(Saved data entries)
########################################

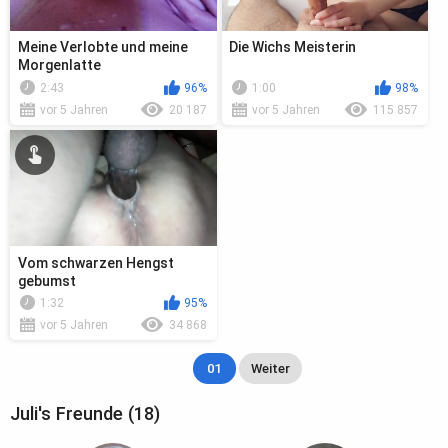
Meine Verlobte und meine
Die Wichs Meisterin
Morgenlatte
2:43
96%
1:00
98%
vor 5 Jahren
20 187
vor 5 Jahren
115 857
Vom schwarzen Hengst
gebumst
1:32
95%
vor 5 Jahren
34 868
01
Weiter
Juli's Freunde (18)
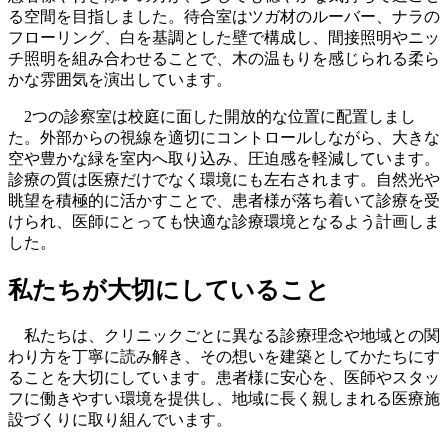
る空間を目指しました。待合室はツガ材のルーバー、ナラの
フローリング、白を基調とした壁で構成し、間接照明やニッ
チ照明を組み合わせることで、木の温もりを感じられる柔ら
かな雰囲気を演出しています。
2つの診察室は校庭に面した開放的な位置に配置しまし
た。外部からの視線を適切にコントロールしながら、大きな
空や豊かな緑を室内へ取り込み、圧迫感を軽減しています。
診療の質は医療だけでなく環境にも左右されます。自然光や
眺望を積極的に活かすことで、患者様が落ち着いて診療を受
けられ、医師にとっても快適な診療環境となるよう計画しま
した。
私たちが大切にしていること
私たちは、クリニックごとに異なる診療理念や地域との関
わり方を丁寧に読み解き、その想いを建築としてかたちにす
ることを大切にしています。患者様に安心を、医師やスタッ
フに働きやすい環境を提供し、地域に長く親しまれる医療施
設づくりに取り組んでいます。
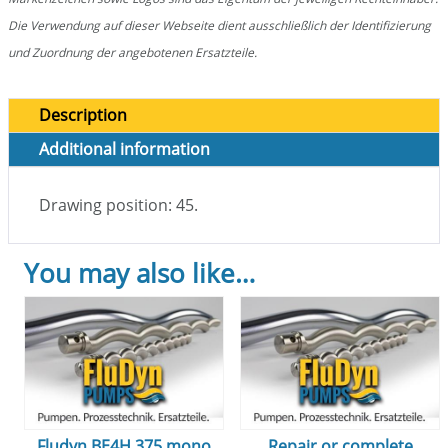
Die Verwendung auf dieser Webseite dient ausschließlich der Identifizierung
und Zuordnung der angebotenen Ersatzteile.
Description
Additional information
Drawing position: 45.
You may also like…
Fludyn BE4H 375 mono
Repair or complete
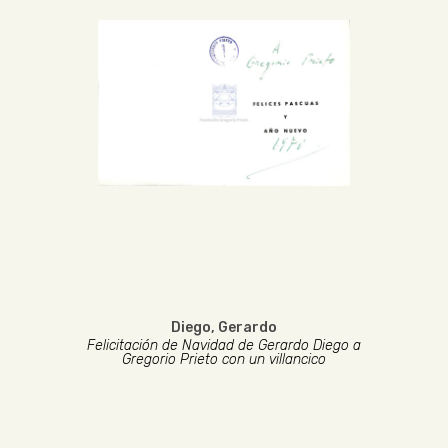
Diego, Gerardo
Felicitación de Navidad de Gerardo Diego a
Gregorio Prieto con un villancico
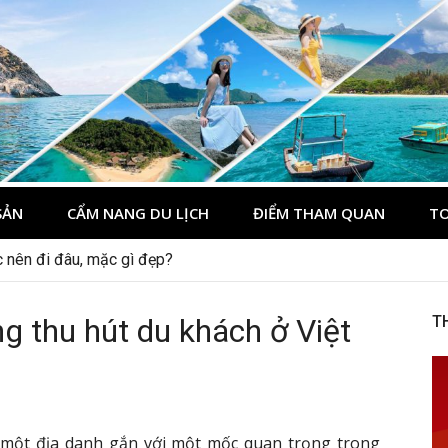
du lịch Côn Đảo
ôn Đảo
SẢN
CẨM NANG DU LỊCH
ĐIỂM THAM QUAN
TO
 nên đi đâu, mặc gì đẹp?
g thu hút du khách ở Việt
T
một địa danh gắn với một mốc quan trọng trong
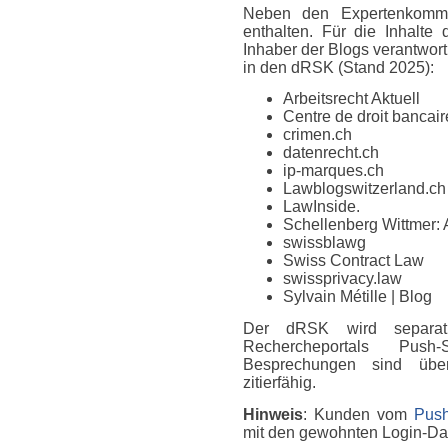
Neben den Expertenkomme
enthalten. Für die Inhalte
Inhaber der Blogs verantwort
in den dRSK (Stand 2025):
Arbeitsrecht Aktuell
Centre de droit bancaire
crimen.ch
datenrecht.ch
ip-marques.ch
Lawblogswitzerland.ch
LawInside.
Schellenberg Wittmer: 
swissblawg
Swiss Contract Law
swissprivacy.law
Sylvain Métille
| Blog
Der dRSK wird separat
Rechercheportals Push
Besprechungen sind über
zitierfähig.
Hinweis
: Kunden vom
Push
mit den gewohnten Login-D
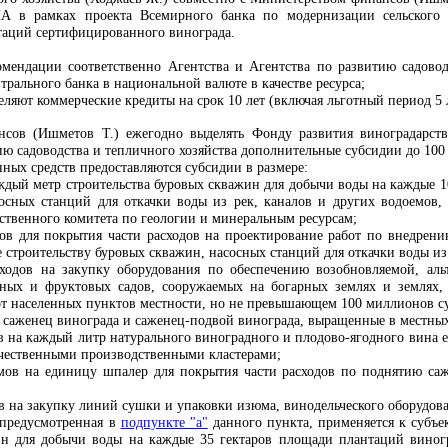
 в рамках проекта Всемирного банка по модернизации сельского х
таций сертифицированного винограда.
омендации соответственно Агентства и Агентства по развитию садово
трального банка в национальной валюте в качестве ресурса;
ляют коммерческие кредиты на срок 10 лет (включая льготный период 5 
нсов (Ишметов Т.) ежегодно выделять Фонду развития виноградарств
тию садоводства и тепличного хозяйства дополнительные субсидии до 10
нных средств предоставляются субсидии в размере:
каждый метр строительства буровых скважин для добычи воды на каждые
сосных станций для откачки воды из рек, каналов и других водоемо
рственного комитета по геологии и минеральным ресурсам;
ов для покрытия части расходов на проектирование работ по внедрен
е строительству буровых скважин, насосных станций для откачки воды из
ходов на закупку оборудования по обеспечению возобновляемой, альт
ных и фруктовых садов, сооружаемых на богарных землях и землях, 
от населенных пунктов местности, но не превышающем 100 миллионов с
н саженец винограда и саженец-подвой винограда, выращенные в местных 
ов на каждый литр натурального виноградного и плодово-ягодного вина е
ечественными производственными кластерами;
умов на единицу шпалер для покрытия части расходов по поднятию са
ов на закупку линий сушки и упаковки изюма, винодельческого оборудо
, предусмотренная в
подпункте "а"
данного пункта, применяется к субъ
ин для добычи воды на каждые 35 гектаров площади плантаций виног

########################################

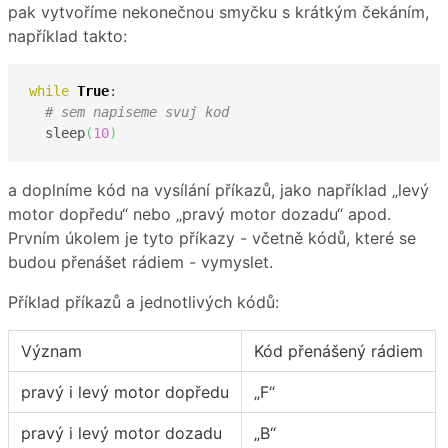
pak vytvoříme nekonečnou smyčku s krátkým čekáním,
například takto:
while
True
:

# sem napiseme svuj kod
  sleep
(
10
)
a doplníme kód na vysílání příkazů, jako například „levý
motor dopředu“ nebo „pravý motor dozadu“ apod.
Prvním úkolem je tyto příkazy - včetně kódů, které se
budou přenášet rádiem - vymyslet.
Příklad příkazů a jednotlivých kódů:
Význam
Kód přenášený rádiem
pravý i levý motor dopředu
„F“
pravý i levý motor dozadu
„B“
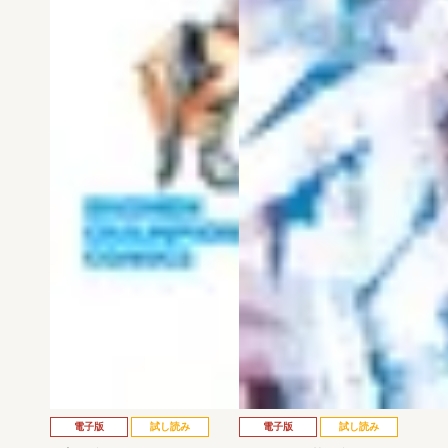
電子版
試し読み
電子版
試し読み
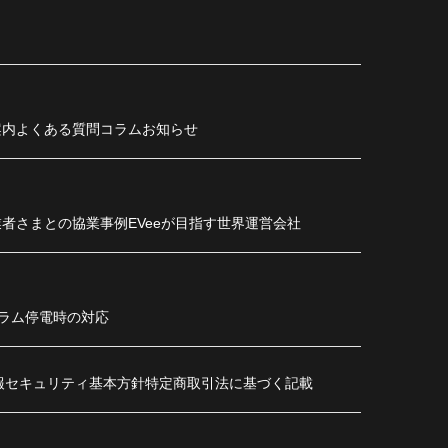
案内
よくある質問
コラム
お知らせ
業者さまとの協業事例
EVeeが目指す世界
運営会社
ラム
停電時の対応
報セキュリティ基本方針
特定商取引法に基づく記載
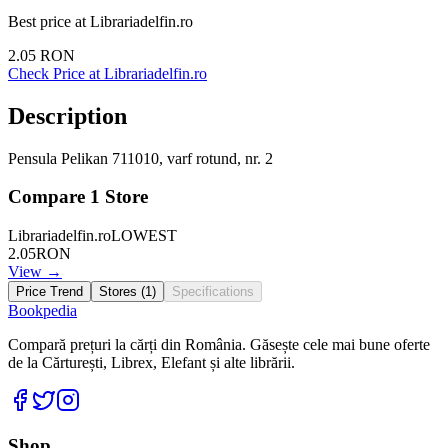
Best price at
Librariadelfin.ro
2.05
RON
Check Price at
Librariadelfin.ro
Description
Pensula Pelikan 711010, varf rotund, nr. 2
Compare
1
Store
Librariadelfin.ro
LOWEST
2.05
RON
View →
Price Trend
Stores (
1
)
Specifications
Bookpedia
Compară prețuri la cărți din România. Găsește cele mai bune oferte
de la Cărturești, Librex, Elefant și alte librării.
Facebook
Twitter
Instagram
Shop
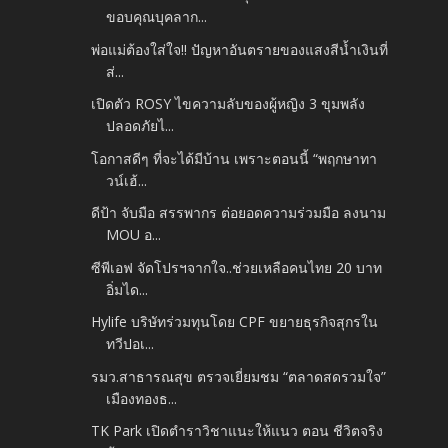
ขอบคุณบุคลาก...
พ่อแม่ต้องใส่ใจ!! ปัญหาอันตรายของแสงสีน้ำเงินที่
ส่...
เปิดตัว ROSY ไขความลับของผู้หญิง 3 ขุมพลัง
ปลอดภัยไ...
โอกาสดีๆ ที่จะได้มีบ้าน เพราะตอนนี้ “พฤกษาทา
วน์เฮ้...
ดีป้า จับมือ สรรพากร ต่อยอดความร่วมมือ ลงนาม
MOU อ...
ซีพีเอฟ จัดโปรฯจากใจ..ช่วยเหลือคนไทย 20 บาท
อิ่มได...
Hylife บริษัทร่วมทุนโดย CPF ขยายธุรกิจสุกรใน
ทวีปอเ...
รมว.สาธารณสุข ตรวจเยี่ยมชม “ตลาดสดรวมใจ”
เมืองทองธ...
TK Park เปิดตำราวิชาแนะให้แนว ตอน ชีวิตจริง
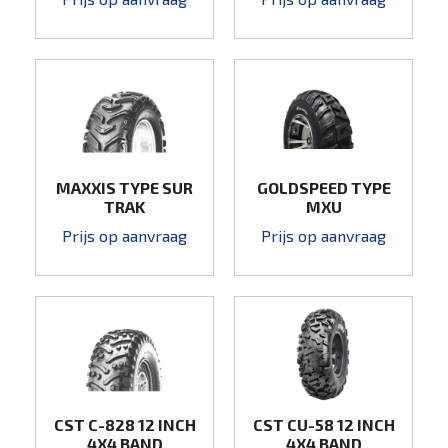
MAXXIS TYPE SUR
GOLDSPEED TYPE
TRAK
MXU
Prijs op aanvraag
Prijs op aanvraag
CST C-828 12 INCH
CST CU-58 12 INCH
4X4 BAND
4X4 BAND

########################################

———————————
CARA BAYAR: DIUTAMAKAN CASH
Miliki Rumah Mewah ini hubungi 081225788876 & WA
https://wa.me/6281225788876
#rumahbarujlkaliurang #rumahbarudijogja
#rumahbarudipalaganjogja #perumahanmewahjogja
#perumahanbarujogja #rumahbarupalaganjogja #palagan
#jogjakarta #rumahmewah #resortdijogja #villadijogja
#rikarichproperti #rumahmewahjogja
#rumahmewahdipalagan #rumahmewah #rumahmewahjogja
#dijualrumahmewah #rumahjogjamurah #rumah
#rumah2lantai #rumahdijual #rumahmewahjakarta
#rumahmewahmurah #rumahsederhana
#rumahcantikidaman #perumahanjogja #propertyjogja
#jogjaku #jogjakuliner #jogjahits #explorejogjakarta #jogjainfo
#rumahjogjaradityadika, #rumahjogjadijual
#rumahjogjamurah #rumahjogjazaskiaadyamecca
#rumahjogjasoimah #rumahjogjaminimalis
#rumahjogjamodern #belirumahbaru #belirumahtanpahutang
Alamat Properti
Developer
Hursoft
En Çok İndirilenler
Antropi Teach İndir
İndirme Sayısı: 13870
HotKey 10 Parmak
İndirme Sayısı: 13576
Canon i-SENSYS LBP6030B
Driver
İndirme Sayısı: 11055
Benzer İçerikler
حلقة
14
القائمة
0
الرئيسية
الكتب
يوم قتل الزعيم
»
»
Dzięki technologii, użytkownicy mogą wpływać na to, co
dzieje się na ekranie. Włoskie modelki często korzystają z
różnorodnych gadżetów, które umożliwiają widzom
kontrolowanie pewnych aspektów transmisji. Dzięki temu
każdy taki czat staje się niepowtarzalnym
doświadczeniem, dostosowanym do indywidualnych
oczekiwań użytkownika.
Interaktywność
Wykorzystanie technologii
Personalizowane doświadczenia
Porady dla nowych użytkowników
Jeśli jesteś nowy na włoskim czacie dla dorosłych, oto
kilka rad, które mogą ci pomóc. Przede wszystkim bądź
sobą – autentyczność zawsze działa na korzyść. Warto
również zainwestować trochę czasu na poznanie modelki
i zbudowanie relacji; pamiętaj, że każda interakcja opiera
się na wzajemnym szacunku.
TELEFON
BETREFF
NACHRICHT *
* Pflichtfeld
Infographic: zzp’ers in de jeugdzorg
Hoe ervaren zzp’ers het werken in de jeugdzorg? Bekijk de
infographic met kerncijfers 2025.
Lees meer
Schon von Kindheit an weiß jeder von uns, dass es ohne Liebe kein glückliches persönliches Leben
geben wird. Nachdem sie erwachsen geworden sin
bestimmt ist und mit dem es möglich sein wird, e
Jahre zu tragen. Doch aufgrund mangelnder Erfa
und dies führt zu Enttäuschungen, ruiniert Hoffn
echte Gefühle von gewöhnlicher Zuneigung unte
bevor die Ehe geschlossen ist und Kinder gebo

########################################

Your answer should consist only of the lines above between the line holding "każdy taki czat staje się niepowtarzalnym" and the line holding "Hoe ervaren zzp’ers", inclusive, each transcribed exactly.

każdy taki czat staje się niepowtarzalnym
doświadczeniem, dostosowanym do indywidualnych
oczekiwań użytkownika.
Interaktywność
Wykorzystanie technologii
Personalizowane doświadczenia
Porady dla nowych użytkowników
Jeśli jesteś nowy na włoskim czacie dla dorosłych, oto
kilka rad, które mogą ci pomóc. Przede wszystkim bądź
sobą – autentyczność zawsze działa na korzyść. Warto
również zainwestować trochę czasu na poznanie modelki
i zbudowanie relacji; pamiętaj, że każda interakcja opiera
się na wzajemnym szacunku.
TELEFON
BETREFF
NACHRICHT *
* Pflichtfeld
Infographic: zzp’ers in de jeugdzorg
Hoe ervaren zzp’ers het werken in de jeugdzorg? Bekijk de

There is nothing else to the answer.